Episódio
Temporada
SPOILERS! Leia a crítica para as temporadas e episódios anteriores aqui.
E eis que a Terceira Temporada de Mr. Robot chega ao fim. Existem duas formas de avaliar este momento da série, então começarei pelo episódio Shutdown, isoladamente, e seguirei pelos elementos da temporada e como este capítulo faz jus ou fica aquém do prometido e esperado do show este ano.
Como peça única, o Finale foi mais uma hora de pura qualidade e tensão oferecida por Sam Esmail, que mais uma vez dirigiu e escreveu o enredo. Um dos pontos mais sutis e muito interessantes que aqui tivemos foi, enfim, um acordo pacífico entre Elliot e Mr.

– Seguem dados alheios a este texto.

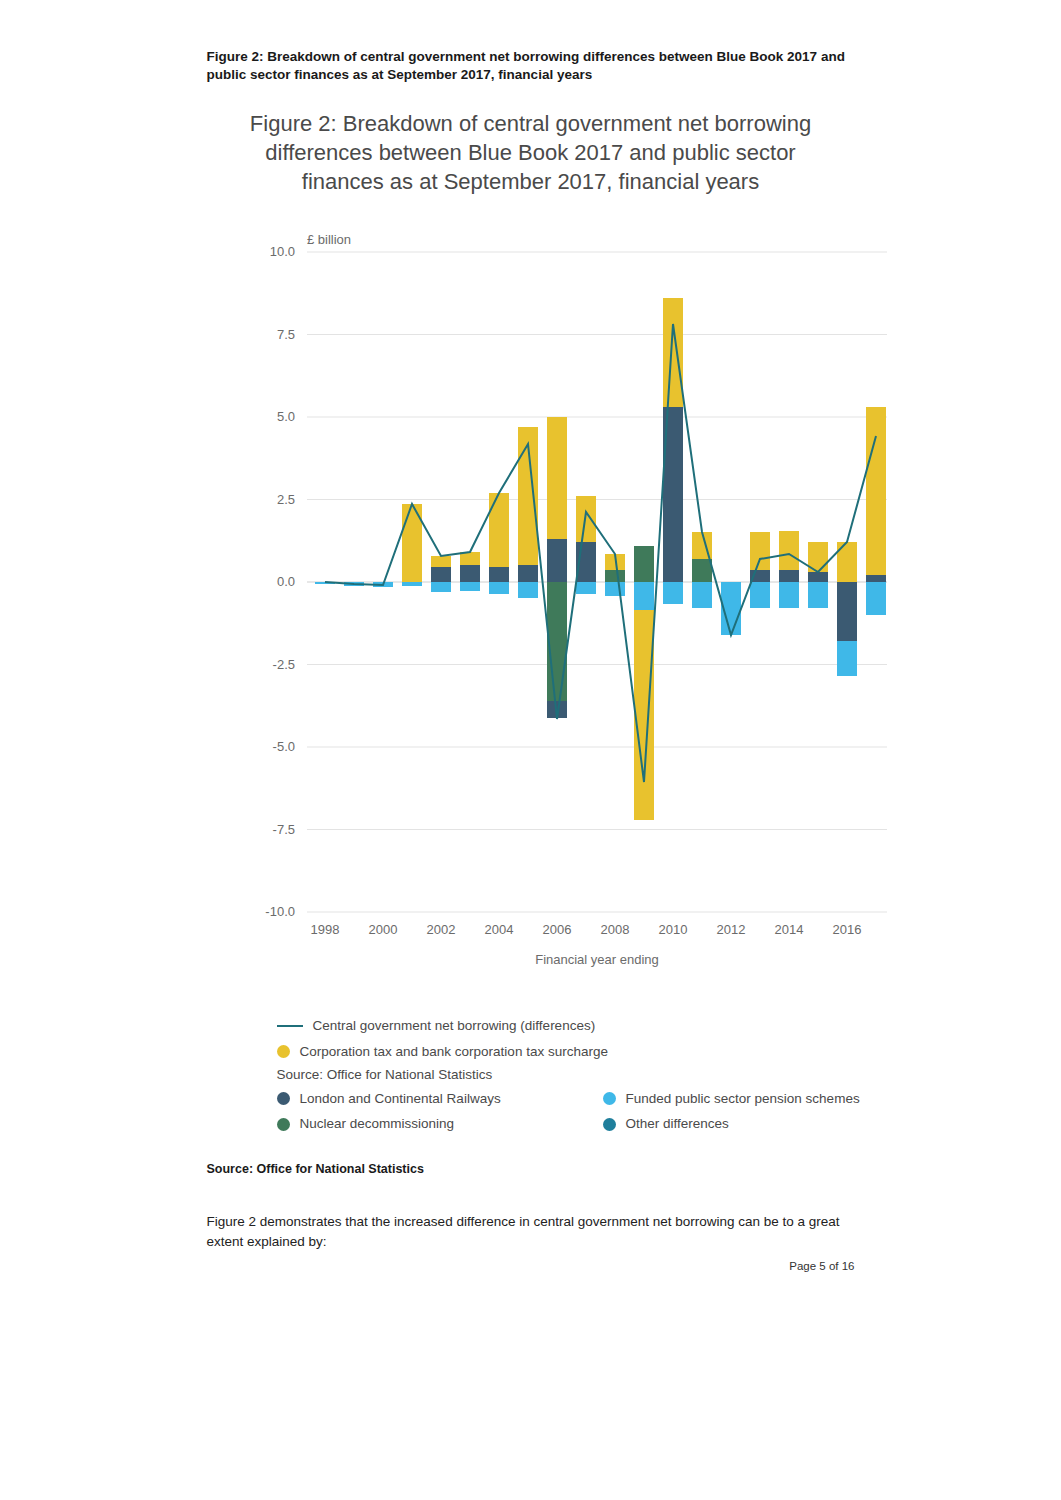Figure 2: Breakdown of central government net borrowing differences between Blue Book 2017 and public sector finances as at September 2017, financial years
Figure 2: Breakdown of central government net borrowing differences between Blue Book 2017 and public sector finances as at September 2017, financial years
£ billion 10.0 7.5 5.0 2.5 0.0 -2.5 -5.0 -7.5 -10.0 1998 2000 2002 2004 2006 2008 2010 2012 2014 2016 Financial year ending
Central government net borrowing (differences)
Corporation tax and bank corporation tax surcharge
Source: Office for National Statistics
London and Continental Railways
Funded public sector pension schemes
Nuclear decommissioning
Other differences
Source: Office for National Statistics
Figure 2 demonstrates that the increased difference in central government net borrowing can be to a great extent explained by:
Page 5 of 16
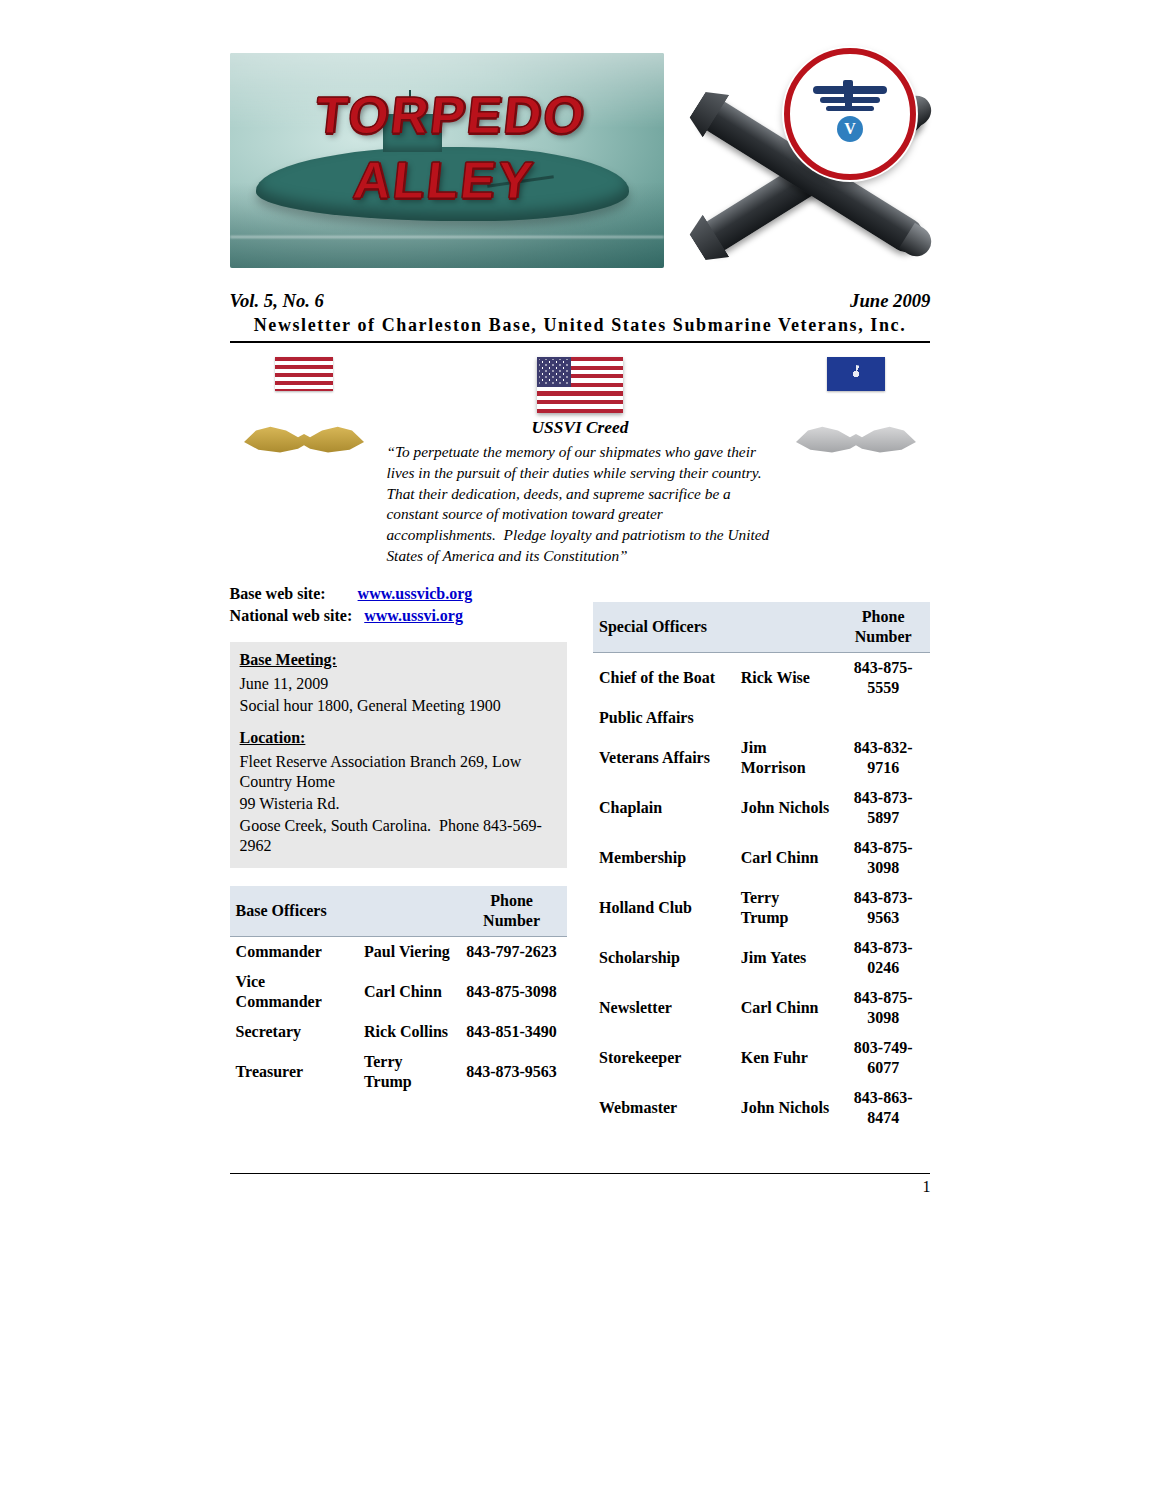TORPEDO ALLEY
Vol. 5, No. 6 June 2009
Newsletter of Charleston Base, United States Submarine Veterans, Inc.
USSVI Creed
“To perpetuate the memory of our shipmates who gave their lives in the pursuit of their duties while serving their country. That their dedication, deeds, and supreme sacrifice be a constant source of motivation toward greater accomplishments. Pledge loyalty and patriotism to the United States of America and its Constitution”
Base web site: www.ussvicb.org
National web site: www.ussvi.org
Base Meeting:
June 11, 2009
Social hour 1800, General Meeting 1900
Location:
Fleet Reserve Association Branch 269, Low Country Home
99 Wisteria Rd.
Goose Creek, South Carolina. Phone 843-569-2962
| Base Officers | | Phone Number |
| --- | --- | --- |
| Commander | Paul Viering | 843-797-2623 |
| Vice Commander | Carl Chinn | 843-875-3098 |
| Secretary | Rick Collins | 843-851-3490 |
| Treasurer | Terry Trump | 843-873-9563 |
| Special Officers | | Phone Number |
| --- | --- | --- |
| Chief of the Boat | Rick Wise | 843-875-5559 |
| Public Affairs | | |
| Veterans Affairs | Jim Morrison | 843-832-9716 |
| Chaplain | John Nichols | 843-873-5897 |
| Membership | Carl Chinn | 843-875-3098 |
| Holland Club | Terry Trump | 843-873-9563 |
| Scholarship | Jim Yates | 843-873-0246 |
| Newsletter | Carl Chinn | 843-875-3098 |
| Storekeeper | Ken Fuhr | 803-749-6077 |
| Webmaster | John Nichols | 843-863-8474 |
1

Robot, não no sentido simples da coisa, destratando o fato de o personagem ter um distúrbio de múltipla personalidade, mas colocando isso como parte orgânica dele, em seu cotidiano, fora de uma luta de resistência e tentativas de controle que marcaram a temporada (e a série, de certa forma). Esse aspecto teve o seu momento de brilhar e ainda bem que terminou no momento certo, antes de parecer apenas um joguinho enjoativo e repetitivo.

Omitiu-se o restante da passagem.